Have you ever had a beautiful vision but lacked the drawing skills to get it down on paper? A new artificial intelligence (AI) system in pre-release from OpenAI has unlocked the artist in the machine. DALL-E, as the technology is called, can convert simple text prompts into digital illustrations in an array of styles, from the painterly to the photo-realistic — such as a sea otter inspired by Johannes Vermeer’s “Girl with a Pearl Earring” (1665), or teddy bears shopping for groceries in the style of Japanese Ukiyo-e prints.
OpenAI first introduced DALL-E, named with nods to the endearing robot protagonist of the 2008 Pixar movie WALL-E and Surrealist painter Salvador Dalí, in January of 2021 and has been working to refine the system ever since. DALL-E 2, the most current version, renders images in higher resolution based on greater comprehension of the prompts. It also has the added feature of “in-painting,” which enables a user to swap one aspect of a photograph for another — for example, seamlessly replacing a dog sitting on a chair for a cat, as demonstrated in an introductory video released by the company this month. Further, DALL-E can analyze an existing image and present an array of variations with different angles, styles, and colorways.
DALL-E leverages a two-stage model, first internally generating a “CLIP” image that matches with text based on deep-machine learning that has taught it to identify and correlate text with images, and then using a “decoder” that generates an image to meet the described conditions.
“We show that explicitly generating image representations improves image diversity with minimal loss in photorealism and caption similarity,” said an OpenAI research paper, published on the DALL-E 2 website. “Our decoders conditioned on image representations can also produce variations of an image that preserve both its semantics and style, while varying the non-essential details absent from the image representation.”
In non-clinical terms, if you want to see “a bowl of soup that looks like a monster, knitted out of wool,” well, now you can. “A palm with a tree growing on top of it” — why not? These and more are available on DALL-E’s Instagram, where you can decide for yourself if this is the next great art trend (though unfortunately you cannot purchase that Vermeer-esque sea otter as a poster) and DM them with ideas for image generation.
Like all of us, DALL-E is still learning, and has certain limitations. Some of these are flaws in the data pool — for example, mislabeled images that amount to teaching the AI the wrong word for something, which might then affect its output. Others are imposed restrictions on the software capabilities, which includes a content policy that bans hateful symbolism, harassment, violence, self-harm, X-rated content, shocking or illegal activity, deception, political propaganda or images of voting mechanisms, spam, and public health.
The software, for instance, did not completely understand the art historical implications of Hyperallergic’s request for “‘The Scream’ on a roller coaster,” or “a photo of a Jeff Koons balloon dog getting popped with a pin in outer space,” but the images are pretty satisfying nonetheless.
Currently, OpenAI is guarding their technology closely, generating images upon request but not allowing it for open use outside the company. They also will not generate images of real people, which means the photos of my tasteful beach wedding to Channing Tatum are on hold AGAIN.
This points to a pitfall of AI-generated imagery, and one that the company is seemingly preparing to address: The creation of realistic-looking false images presents a potential new buttress for fake news, a movement which has already led to geo-political destabilization and a global public health crisis in recent decades. It’s all fun and games when you’re generating “robot playing chess” in the style of Matisse, but dropping machine-generated imagery on a public that seems less capable than ever of distinguishing fact from fiction feels like a dangerous trend.

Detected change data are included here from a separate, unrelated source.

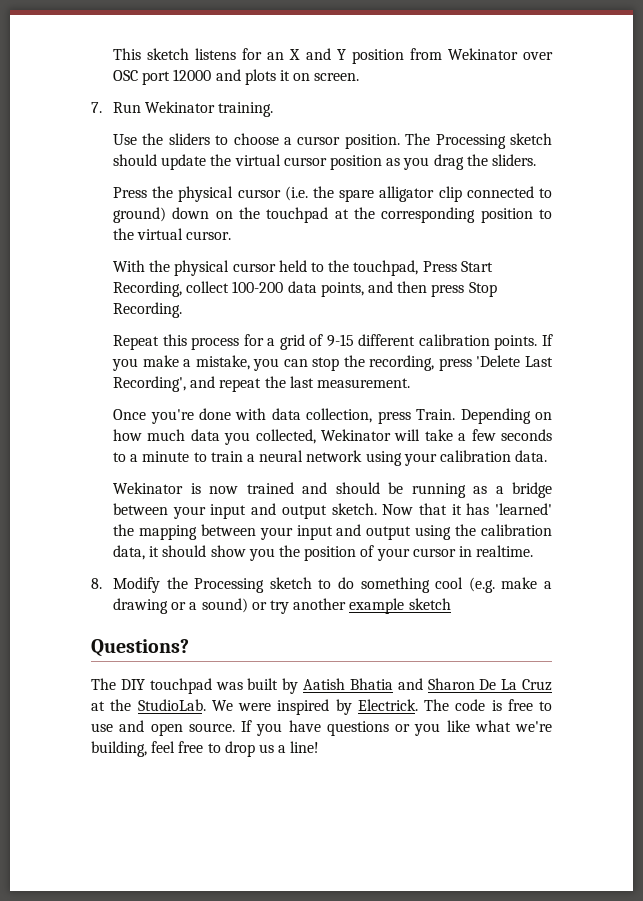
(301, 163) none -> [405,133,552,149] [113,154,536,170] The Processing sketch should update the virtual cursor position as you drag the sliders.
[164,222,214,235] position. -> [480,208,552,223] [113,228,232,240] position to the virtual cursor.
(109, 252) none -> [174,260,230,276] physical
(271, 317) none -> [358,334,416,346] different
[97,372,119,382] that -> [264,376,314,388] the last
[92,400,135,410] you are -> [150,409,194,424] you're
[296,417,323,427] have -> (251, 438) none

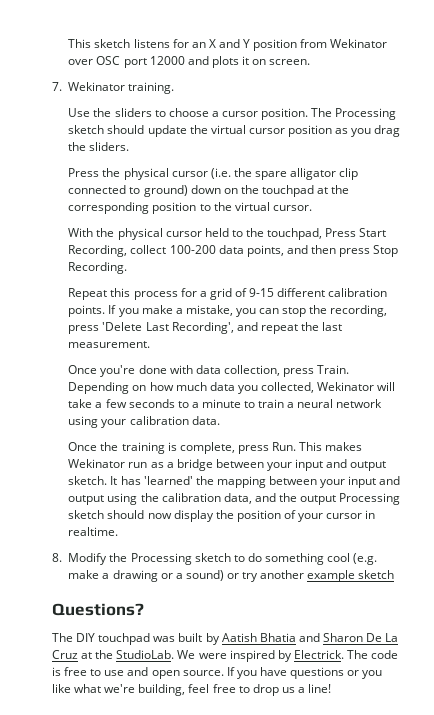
[113,102,142,113] Run -> (62, 86) none
[113,482,466,498] Wekinator is now trained and should be running -> [68,442,363,454] [68,459,148,468] Once the training is complete, press Run. This makes Wekinator run
[382,503,462,515] Now that it -> [110,476,118,485] It
[149,545,275,561] it should show you -> [254,493,401,505] [68,510,214,522] and the output Processing sketch should now display

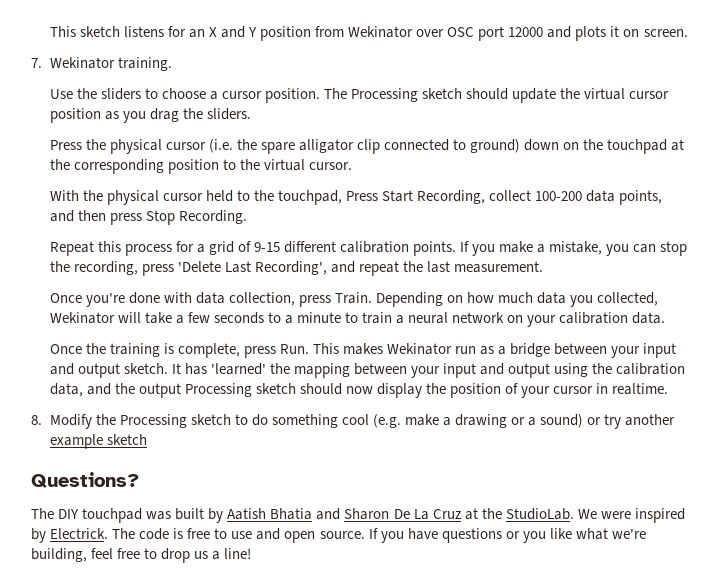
[68,416,99,428] using -> [507,315,524,323] on

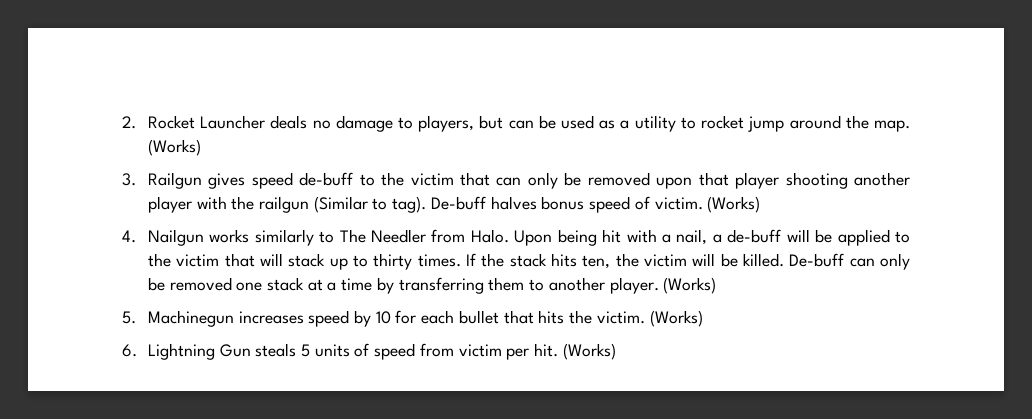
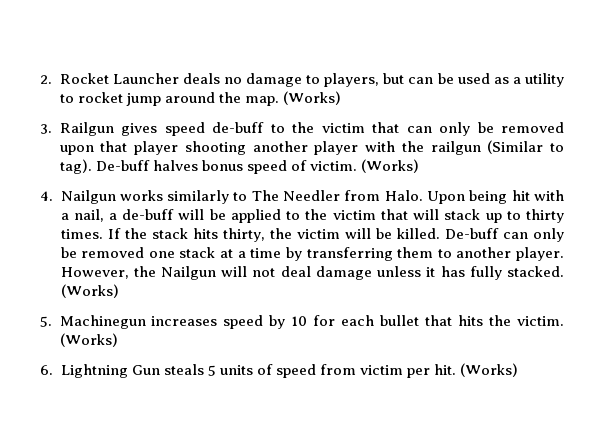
[582,255,611,269] ten, -> [222,228,265,242] thirty,
(659, 285) none -> [60,266,565,280] However, the Nailgun will not deal damage unless it has fully stacked.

Additionally, DALL-E’s neural network can yield sexist and racist images, a recurring issue with AI technology. For instance, a reporter at Vice found that prompts including search terms like “CEO” exclusively generated images of White men in business attire. The company acknowledges that DALL-E “inherits various biases from its training data, and its outputs sometimes reinforce societal stereotypes.”
For their part, OpenAI is still controlling the technology and requiring that the use of their images include disclosure of their status as AI-generated, as well as the inclusion of a little color-bar logo in the lower right-hand corner of all images — but the ability to enforce such measures seems difficult to maintain if their product is eventually open for use at the scale of the entire internet.
For now, we are in that hopeful, playful part of tech development, where we wonder at the marvelous nature of our own invention. As the saying goes, the road to singularity is paved with “Otter with a Pearl Earring.”